### Task data

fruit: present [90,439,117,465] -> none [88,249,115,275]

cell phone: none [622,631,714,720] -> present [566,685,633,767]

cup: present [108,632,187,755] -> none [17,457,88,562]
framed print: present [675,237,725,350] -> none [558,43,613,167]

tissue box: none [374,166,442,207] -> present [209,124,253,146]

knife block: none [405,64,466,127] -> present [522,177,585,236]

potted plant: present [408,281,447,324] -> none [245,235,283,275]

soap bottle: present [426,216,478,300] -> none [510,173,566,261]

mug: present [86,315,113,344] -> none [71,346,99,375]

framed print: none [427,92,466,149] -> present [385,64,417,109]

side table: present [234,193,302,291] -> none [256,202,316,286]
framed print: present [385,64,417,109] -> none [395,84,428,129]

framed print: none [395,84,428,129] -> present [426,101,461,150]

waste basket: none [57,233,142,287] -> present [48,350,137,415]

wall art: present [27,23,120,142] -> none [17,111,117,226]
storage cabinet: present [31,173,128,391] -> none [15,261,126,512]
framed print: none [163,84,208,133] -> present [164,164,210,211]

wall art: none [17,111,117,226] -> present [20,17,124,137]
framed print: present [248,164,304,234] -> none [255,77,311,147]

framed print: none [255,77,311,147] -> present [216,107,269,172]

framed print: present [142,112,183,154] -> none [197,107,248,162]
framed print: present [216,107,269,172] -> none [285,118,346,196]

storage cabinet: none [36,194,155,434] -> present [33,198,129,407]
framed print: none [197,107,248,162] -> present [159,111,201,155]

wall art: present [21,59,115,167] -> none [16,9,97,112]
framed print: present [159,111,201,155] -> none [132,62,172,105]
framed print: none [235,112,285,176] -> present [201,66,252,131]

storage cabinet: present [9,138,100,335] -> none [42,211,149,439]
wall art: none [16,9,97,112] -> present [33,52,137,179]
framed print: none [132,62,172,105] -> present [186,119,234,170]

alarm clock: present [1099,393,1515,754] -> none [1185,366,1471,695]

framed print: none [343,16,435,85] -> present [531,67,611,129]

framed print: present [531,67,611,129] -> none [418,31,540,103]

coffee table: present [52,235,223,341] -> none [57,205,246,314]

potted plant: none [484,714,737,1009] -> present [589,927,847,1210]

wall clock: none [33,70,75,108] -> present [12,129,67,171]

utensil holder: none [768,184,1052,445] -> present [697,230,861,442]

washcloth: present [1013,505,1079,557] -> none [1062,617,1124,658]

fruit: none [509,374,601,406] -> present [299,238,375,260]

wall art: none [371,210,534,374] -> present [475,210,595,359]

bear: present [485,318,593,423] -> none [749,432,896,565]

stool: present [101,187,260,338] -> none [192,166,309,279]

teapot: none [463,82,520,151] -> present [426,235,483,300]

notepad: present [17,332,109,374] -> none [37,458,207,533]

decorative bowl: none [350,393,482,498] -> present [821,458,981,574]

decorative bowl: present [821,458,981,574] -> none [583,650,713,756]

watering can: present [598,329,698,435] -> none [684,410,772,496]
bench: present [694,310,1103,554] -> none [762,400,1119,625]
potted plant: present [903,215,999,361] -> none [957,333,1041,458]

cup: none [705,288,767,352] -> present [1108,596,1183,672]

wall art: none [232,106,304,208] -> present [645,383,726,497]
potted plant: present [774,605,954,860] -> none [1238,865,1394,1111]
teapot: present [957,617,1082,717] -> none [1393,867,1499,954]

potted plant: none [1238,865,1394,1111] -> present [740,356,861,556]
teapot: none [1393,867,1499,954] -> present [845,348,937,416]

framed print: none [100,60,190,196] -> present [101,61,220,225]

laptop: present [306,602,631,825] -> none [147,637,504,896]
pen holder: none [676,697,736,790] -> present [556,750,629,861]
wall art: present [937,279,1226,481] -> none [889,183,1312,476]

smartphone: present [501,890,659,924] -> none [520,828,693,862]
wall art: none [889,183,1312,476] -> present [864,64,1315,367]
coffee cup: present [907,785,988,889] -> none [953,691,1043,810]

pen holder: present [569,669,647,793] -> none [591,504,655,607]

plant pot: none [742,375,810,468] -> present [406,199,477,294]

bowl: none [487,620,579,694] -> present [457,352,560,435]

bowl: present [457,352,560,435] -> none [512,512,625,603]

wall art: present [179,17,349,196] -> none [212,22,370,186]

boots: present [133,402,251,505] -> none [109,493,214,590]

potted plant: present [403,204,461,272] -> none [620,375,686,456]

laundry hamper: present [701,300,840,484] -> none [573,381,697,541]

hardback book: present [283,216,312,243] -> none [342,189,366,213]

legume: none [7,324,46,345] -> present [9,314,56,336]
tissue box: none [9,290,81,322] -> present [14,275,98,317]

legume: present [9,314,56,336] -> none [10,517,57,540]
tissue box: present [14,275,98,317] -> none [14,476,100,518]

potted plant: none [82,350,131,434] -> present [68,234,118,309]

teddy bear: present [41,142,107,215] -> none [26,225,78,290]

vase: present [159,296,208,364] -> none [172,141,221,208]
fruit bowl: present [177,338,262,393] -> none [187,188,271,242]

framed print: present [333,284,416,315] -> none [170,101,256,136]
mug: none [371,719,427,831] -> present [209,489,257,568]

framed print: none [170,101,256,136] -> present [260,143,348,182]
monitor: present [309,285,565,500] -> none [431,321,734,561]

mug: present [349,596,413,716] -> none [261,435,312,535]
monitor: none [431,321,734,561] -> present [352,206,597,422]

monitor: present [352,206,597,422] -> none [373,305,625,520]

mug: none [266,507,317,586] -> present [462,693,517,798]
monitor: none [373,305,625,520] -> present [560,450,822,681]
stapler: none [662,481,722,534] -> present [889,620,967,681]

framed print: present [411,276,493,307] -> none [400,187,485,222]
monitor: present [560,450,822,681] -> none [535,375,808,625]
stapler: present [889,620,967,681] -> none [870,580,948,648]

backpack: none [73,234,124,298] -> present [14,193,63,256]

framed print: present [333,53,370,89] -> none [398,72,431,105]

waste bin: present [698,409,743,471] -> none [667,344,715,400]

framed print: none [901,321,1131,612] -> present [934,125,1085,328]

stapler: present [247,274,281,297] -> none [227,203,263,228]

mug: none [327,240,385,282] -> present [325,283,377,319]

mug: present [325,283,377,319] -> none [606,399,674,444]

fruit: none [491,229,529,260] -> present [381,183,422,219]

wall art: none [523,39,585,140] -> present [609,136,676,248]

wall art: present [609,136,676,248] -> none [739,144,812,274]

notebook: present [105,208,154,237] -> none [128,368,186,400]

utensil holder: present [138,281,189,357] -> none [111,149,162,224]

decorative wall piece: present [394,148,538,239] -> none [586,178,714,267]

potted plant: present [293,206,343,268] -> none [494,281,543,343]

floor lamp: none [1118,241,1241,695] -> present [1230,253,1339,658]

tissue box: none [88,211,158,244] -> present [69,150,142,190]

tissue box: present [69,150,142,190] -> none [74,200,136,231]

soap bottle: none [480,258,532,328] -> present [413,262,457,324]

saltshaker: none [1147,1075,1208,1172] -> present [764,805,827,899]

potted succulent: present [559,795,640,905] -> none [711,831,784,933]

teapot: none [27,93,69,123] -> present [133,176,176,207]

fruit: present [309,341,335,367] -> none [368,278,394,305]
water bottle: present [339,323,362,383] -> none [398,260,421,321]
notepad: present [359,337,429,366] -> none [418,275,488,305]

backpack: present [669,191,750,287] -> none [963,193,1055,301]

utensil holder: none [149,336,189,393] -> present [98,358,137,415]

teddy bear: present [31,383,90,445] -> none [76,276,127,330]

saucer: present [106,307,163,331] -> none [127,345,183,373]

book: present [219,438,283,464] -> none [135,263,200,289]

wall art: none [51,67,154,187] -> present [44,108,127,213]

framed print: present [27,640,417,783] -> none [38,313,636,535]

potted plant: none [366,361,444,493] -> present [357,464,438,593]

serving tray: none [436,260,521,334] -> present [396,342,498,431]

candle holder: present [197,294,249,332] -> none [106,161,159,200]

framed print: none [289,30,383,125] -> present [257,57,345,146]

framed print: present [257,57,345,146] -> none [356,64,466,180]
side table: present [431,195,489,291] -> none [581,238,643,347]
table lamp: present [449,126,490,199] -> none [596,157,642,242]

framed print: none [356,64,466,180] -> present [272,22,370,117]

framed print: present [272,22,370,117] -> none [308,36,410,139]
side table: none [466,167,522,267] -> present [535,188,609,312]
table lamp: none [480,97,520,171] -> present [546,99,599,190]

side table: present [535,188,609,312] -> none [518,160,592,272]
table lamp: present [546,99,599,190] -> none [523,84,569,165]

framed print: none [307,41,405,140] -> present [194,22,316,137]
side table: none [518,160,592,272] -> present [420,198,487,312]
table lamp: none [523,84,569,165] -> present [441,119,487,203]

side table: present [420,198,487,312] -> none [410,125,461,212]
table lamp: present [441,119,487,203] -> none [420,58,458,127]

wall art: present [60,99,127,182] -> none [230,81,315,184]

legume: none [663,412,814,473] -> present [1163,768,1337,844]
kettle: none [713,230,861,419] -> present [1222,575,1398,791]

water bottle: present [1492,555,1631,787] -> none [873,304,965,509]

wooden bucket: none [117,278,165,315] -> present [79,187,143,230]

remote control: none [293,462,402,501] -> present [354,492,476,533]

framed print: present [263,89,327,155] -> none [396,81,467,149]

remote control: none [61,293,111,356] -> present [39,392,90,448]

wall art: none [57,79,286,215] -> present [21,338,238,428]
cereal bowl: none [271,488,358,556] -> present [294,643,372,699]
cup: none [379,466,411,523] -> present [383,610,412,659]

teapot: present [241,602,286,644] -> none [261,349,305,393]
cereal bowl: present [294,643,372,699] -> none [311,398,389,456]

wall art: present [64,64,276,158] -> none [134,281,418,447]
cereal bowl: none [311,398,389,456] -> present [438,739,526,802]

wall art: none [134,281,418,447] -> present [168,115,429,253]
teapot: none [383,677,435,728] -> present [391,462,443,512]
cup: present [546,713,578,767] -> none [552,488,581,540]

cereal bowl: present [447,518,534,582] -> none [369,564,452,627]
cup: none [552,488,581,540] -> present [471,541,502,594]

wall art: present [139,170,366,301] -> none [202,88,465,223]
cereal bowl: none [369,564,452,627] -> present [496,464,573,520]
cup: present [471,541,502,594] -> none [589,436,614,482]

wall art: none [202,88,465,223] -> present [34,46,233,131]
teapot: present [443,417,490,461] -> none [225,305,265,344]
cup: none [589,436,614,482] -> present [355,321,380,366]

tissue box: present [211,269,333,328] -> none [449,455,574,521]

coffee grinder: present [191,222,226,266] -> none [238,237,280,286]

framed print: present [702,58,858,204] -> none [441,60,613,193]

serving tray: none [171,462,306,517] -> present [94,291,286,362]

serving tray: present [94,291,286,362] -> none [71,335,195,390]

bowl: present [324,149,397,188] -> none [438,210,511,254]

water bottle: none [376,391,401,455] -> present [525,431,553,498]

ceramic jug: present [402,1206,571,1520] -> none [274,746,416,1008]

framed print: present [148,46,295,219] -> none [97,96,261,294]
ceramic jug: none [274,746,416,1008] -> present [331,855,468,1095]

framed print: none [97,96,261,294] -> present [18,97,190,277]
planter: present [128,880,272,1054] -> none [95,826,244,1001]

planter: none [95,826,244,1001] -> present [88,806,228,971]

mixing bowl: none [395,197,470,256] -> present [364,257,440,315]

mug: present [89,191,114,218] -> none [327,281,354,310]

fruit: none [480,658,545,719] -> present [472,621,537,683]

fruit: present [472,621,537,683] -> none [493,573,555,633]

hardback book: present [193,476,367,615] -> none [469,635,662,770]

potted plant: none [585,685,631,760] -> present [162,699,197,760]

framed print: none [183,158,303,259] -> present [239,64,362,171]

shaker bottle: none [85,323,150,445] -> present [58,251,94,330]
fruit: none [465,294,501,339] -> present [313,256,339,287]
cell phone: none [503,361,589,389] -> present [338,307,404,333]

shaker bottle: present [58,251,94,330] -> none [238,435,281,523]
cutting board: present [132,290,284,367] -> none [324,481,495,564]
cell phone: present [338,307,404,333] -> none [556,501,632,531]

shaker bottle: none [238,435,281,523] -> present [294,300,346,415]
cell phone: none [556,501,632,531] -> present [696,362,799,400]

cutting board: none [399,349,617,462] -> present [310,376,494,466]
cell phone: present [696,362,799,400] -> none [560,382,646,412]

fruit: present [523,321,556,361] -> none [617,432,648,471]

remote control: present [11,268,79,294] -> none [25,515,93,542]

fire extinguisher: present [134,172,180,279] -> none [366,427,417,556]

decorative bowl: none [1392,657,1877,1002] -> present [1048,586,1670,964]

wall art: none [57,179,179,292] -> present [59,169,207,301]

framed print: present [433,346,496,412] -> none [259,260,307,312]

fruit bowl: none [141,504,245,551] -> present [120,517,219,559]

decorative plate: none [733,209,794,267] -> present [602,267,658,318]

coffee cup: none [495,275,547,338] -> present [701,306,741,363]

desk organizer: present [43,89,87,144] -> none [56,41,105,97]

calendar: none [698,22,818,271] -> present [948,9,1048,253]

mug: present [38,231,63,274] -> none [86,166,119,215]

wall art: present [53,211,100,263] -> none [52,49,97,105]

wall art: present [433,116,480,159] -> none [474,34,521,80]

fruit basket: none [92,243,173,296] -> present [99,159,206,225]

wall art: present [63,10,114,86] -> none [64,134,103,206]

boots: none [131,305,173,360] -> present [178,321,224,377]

######

• [Your instructions]: If a line comes after the one with "side table: present [234,193,302,291]", leave it out; reproduce exactly every line of the material from the first up to and including that one.

• [Result for this task]:
fruit: present [90,439,117,465] -> none [88,249,115,275]

cell phone: none [622,631,714,720] -> present [566,685,633,767]

cup: present [108,632,187,755] -> none [17,457,88,562]
framed print: present [675,237,725,350] -> none [558,43,613,167]

tissue box: none [374,166,442,207] -> present [209,124,253,146]

knife block: none [405,64,466,127] -> present [522,177,585,236]

potted plant: present [408,281,447,324] -> none [245,235,283,275]

soap bottle: present [426,216,478,300] -> none [510,173,566,261]

mug: present [86,315,113,344] -> none [71,346,99,375]

framed print: none [427,92,466,149] -> present [385,64,417,109]

side table: present [234,193,302,291] -> none [256,202,316,286]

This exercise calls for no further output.